Moda endüstrisinin bir sürdürülebilirlik sorunu olduğunu şimdiye kadar bildiğinize eminim. Ayrıntıları bir şekilde gözden kaçırdıysanız, artık BM Çevre'ye göre resmi olarak en büyük küresel su tüketicisi ve 'tüm uluslararası uçuşlar ve deniz taşımacılığının toplamından daha fazla sera gazı emisyonu' üretiyor.
Ne kadar atık ürettiği konusunda da oldukça ünlüdür - tam olarak her dakika bir çöp kamyonu. İnanılmaz, değil mi? Sorunun ölçeği göz önüne alındığında, farkedilmeden gitmedi.
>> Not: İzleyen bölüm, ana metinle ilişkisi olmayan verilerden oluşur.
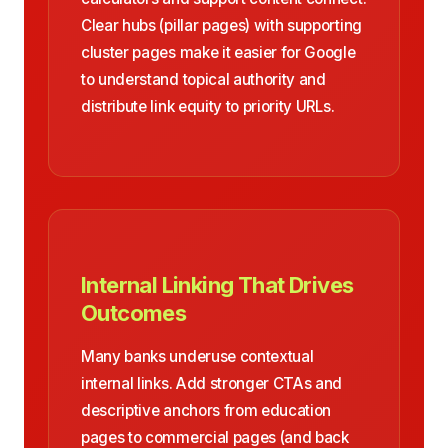
Clear hubs (pillar pages) with supporting
cluster pages make it easier for Google
to understand topical authority and
distribute link equity to priority URLs.
Internal Linking That Drives
Outcomes
Many banks underuse contextual
internal links. Add stronger CTAs and
descriptive anchors from education
pages to commercial pages (and back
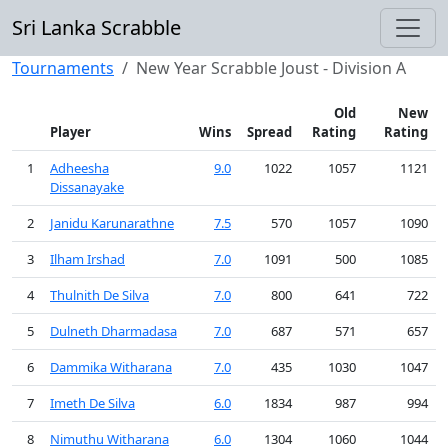
Sri Lanka Scrabble
Tournaments
New Year Scrabble Joust - Division A
Old
New
Player
Wins
Spread
Rating
Rating
1
Adheesha
9.0
1022
1057
1121
Dissanayake
2
Janidu Karunarathne
7.5
570
1057
1090
3
Ilham Irshad
7.0
1091
500
1085
4
Thulnith De Silva
7.0
800
641
722
5
Dulneth Dharmadasa
7.0
687
571
657
6
Dammika Witharana
7.0
435
1030
1047
7
Imeth De Silva
6.0
1834
987
994
8
Nimuthu Witharana
6.0
1304
1060
1044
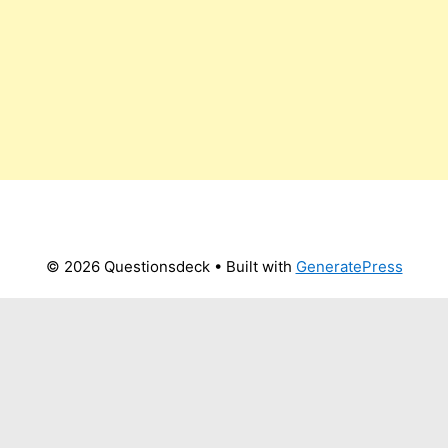
© 2026 Questionsdeck
• Built with
GeneratePress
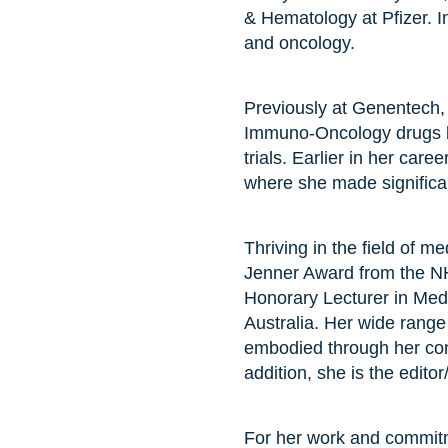
& Hematology at Pfizer. I
and oncology.
Previously at Genentech, 
Immuno-Oncology drugs by
trials. Earlier in her car
where she made significant
Thriving in the field of
Jenner Award from the NH
Honorary Lecturer in Medi
Australia. Her wide range 
embodied through her cont
addition, she is the edito
For her work and commitm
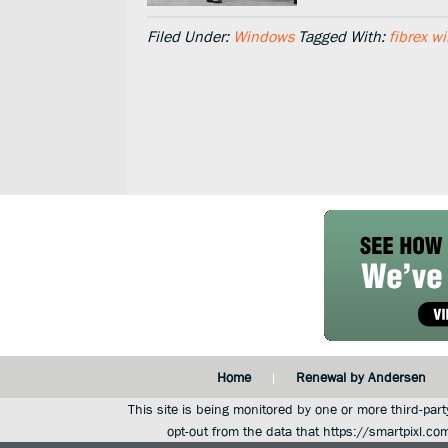
Filed Under:
Windows
Tagged With:
fibrex w
Home
Renewal by Andersen
This site is being monitored by one or more third-part
opt-out from the data that https://smartpixl.co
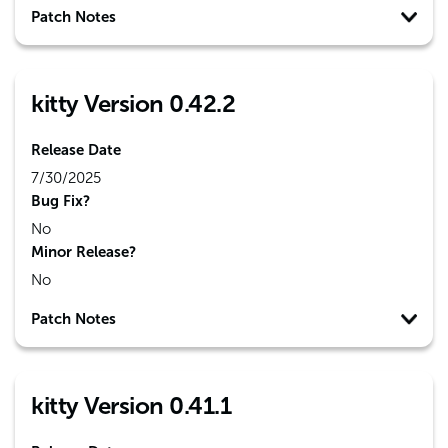
Patch Notes
kitty Version 0.42.2
Release Date
7/30/2025
Bug Fix?
No
Minor Release?
No
Patch Notes
kitty Version 0.41.1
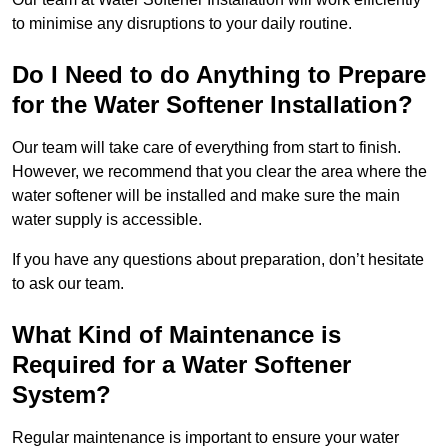
to minimise any disruptions to your daily routine.
Do I Need to do Anything to Prepare
for the Water Softener Installation?
Our team will take care of everything from start to finish.
However, we recommend that you clear the area where the
water softener will be installed and make sure the main
water supply is accessible.
If you have any questions about preparation, don’t hesitate
to ask our team.
What Kind of Maintenance is
Required for a Water Softener
System?
Regular maintenance is important to ensure your water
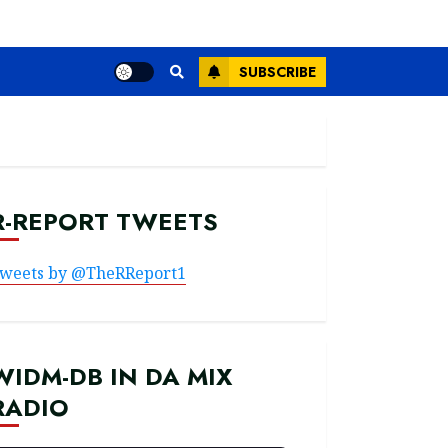
SUBSCRIBE
R-REPORT TWEETS
weets by @TheRReport1
WIDM-DB IN DA MIX
RADIO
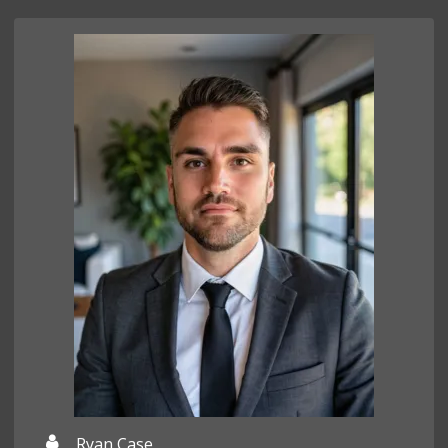
Ryan Case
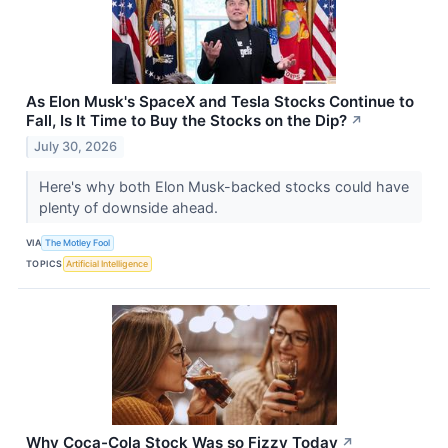
As Elon Musk's SpaceX and Tesla Stocks Continue to
Fall, Is It Time to Buy the Stocks on the Dip?
↗
July 30, 2026
Here's why both Elon Musk-backed stocks could have
plenty of downside ahead.
VIA
The Motley Fool
TOPICS
Artificial Intelligence
Why Coca-Cola Stock Was so Fizzy Today
↗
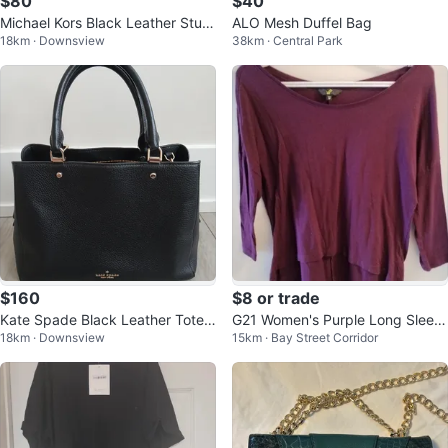
$80
$40
Michael Kors Black Leather Stud
ALO Mesh Duffel Bag
18km · Downsview
38km · Central Park
ded Tote Bag
$160
$8 or trade
Kate Spade Black Leather Tote
G21 Women's Purple Long Sleev
18km · Downsview
15km · Bay Street Corridor
Bag
e Top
Dünya çapında birçok marka ve tasarımcı çevre dostu olmak için bilinçli bir çaba göstermeye başladı ve çoğumuz her zamankinden daha fazla ikinci el alışveriş yapıyoruz.
Stella McCartney yıllar içinde daha sürdürülebilir uygulamalar için baskı yaptı, Temmuz ayında Zara 'daha sürdürülebilir' olma planlarını paylaştı ve Fransa kısa süre önce tekstil ürünlerinin yakılmasını yasaklayacağını duyurdu. Bu kesinlikle endüstri için doğru yönde atılmış büyük bir adım.
Peki, G7 nasıl dahil oluyor?
Uluslararası krizlere 'olası çözümler hakkında fikir alışverişinde bulunmak' için her yıl bir araya gelen G7'nin, Fransa Cumhurbaşkanı Emmanuel Macron'un modanın çevre üzerindeki etkisiyle yüzleşme talebini dinlemesi çok mantıklı.
Daha yeşil bir çözüme katılmaya istekli bir grup markayı bir araya getirmek üzere seçilen Pinault'un yanı sıra, bu yılki zirveye ev sahipliği yapan Macron, moda endüstrisinin çevresel etkisini azaltmak için üzerinde çalışabileceği bir dizi hedefi başarıyla sundu. .
Şimdi 32 büyük şirket ve Gucci, H&M ve Chanel (sadece birkaçı) dahil olmak üzere yaklaşık 150 marka gezegenimizi kurtarmak için güçlerini birleştiriyor.